L'équipe Ours, qui vient de publier son rapport annuel sur la présence des plantigrades dans le massif, a aussi suivi les déplacements de Balou, même si son émetteur a cessé de fonctionner le 19 avril 2010 : l'ours a certes choisi l'Ariège (Orgeix) pour ses quartiers d'été (E), mais, du printemps jusqu'à septembre, il a été identifié plusieurs fois à Comus (A) ou Montfort-sur-Boulzane (1), dans l'Aude.

Mais son coup d'éclat de l'année restera son incursion dans les Corbières, à Saint-Laurent-de-la-Cabrerisse (D). Là, à quelques dizaines de kilomètres de la mer, des traces de Balou ont été repérées en mai 2010, et authentifiées par l'Office national de la chasse et de la faune sauvage. L'équipe de suivi a noté, au passage, "quelques dégâts sur ruches et sur aigrainoirs à maïs". Mais le plantigrade, qui peut faire plusieurs dizaines de kilomètres par jour, est vite reparti vers les hauteurs. Vu qu'il n'y avait pas l'ombre d'une femelle à l'horizon...

Viré par Pyros

Car c'est ce qui fait courir Balou, depuis son lâcher dans les Pyrénées en juin 2006, surtout en mai-juin, la période de rut : il cherche l'âme soeur. Surtout depuis que Pyros l'a éjecté des Pyrénées centrales, où l'on avait tenté de "fixer" le jeune ours. Pyros ? Un "vieux" Slovène de 23 ans, introduit en 1997, papa très jaloux de tous les oursons nés dans le secteur, ce qui laisse présager "une probable érosion de la diversité génétique" : "Il y a toujours un mâle dominant qui colonise un noyau. Il chasse les plus jeunes, qui vont prospecter ailleurs", explique Alain Reynes. Balou a donc choisi l'Est, comme l'avait fait avant lui Boutxy, aujourd'hui porté disparu. Sans savoir, bien sûr, qu'il ne trouvera jamais de femelles dans le coin : elles sont précisément de l'autre côté...

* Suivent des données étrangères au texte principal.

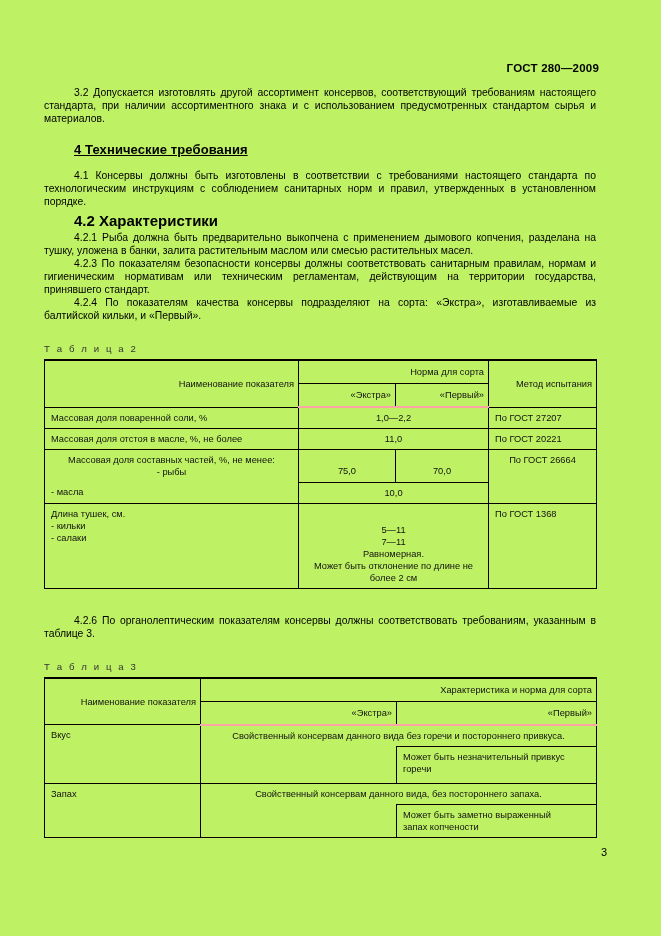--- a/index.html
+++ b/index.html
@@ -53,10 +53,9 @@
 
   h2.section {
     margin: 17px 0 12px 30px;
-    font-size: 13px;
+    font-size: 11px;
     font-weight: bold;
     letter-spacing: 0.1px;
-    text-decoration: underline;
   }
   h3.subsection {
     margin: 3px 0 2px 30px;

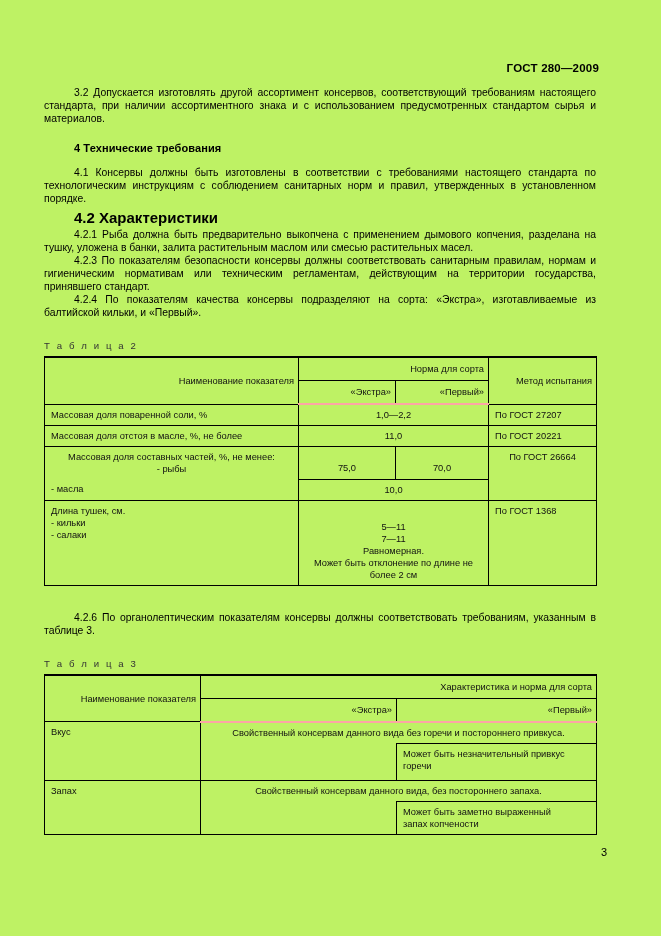--- a/index.html
+++ b/index.html
@@ -128,6 +128,7 @@
 
     <p class="para"><span class="ind"></span><span>4.2.1  Рыба должна быть предварительно выкопчена с применением дымового копчения, разделана на тушку, уложена в банки, залита растительным маслом или смесью растительных масел.</span></p>
 
+    <p class="para"><span class="ind"></span><span>4.2.2  Банки с продуктом должны быть герметично укупорены и стерилизованы при температуре свыше 100 °С.</span></p>
 
     <p class="para"><span class="ind"></span><span>4.2.3  По показателям безопасности консервы должны соответствовать санитарным правилам, нормам и гигиеническим нормативам или техническим регламентам, действующим на территории государства, принявшего стандарт.</span></p>
 

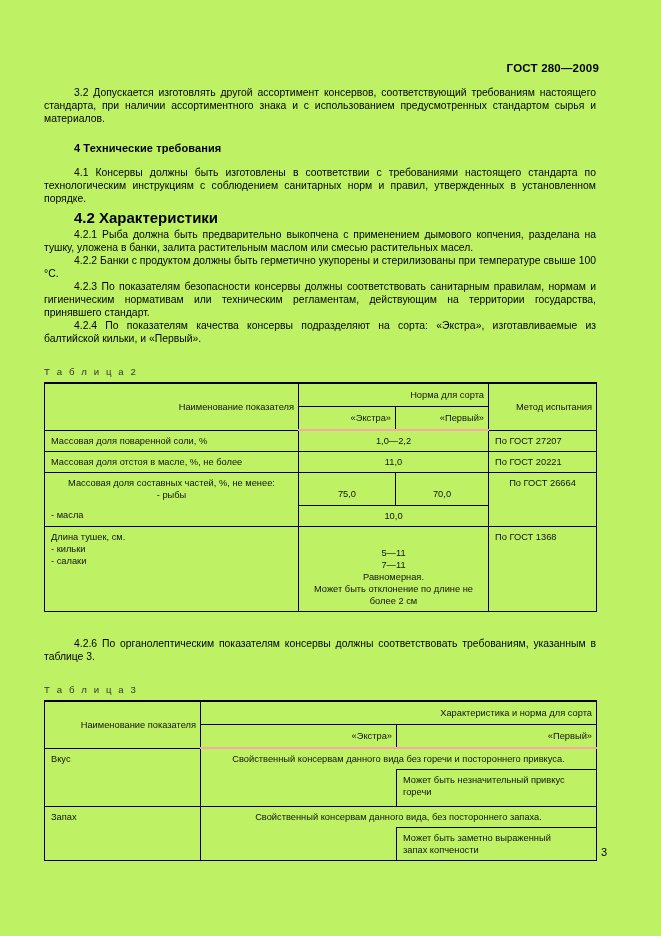--- a/index.html
+++ b/index.html
@@ -87,7 +87,7 @@
     line-height: 12px;
   }
   table.doc th {
-    text-align: right;
+    text-align: left;
     vertical-align: middle;
     padding: 5px 4px;
   }

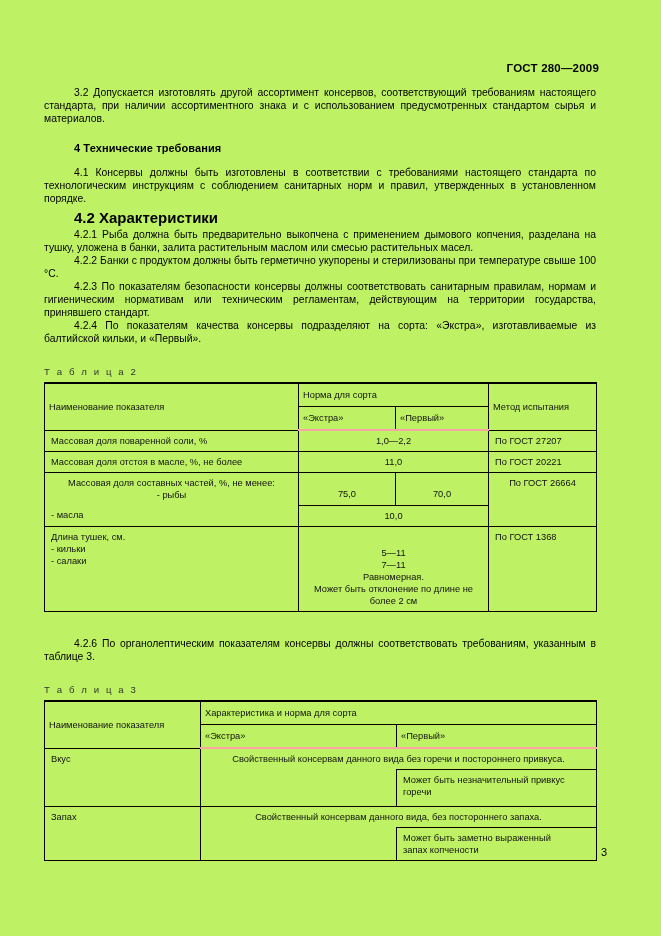--- a/index.html
+++ b/index.html
@@ -187,7 +187,7 @@
           </td>
           <td colspan="2" class="c multi" style="padding-top:20px">
             <span>5—11</span><br>
-            <span>7—11</span><br>
+            <span>7—13</span><br>
             <span>Равномерная.</span><br>
             <span>Может быть отклонение по длине не</span><br>
             <span>более 2 см</span>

Il faudra donc s'y faire : cet ours n'a pas fini de faire des kilomètres, surtout lorsque l'amour l'appelle. Inquiétant ? Ses défenseurs assurent qu'il est très farouche, et qu'il a causé peu de dégâts sur des troupeaux. L'équipe de suivi des plantigrades a noté aussi qu'en 2010, "sur la limite des départements de l'Ariège et des Pyrénées-Orientales", "des attaques de loup ont eu lieu". Il n'y a pas que Balou qui aime le secteur.